[WHAT TO WORK ON]: Collect every line of the records below that contains the word "depth".

[Spatial grounding data]
* * * * * * *

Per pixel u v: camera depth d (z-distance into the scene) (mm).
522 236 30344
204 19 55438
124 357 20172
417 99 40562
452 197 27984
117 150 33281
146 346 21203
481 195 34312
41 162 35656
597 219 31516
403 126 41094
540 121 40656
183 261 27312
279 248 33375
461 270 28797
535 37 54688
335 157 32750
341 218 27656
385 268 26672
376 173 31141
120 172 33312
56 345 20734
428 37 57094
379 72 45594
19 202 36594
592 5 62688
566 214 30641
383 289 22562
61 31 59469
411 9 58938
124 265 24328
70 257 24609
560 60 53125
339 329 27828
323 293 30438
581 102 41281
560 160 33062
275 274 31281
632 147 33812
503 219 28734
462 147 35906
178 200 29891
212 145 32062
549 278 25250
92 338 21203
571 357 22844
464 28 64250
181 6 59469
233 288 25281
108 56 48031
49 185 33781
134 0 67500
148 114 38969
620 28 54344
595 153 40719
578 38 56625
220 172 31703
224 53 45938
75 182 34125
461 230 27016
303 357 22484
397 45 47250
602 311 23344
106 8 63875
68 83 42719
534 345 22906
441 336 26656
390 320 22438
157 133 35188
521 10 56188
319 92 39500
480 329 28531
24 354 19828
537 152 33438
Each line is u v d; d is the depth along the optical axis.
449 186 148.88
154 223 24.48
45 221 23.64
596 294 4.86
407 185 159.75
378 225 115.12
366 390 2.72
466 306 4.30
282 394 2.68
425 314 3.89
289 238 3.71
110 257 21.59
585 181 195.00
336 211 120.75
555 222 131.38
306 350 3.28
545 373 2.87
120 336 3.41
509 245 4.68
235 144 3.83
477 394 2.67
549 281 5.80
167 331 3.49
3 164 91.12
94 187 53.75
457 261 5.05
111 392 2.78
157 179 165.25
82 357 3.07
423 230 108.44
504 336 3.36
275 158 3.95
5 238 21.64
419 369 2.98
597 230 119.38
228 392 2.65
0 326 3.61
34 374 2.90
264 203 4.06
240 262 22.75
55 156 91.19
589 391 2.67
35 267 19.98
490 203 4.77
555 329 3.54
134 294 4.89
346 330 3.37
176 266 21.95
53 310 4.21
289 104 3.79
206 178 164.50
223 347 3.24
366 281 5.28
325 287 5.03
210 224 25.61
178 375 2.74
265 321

* * * * * * *

[WRITTEN RESPONSE]:
Per pixel u v: camera depth d (z-distance into the scene) (mm).
Each line is u v d; d is the depth along the optical axis.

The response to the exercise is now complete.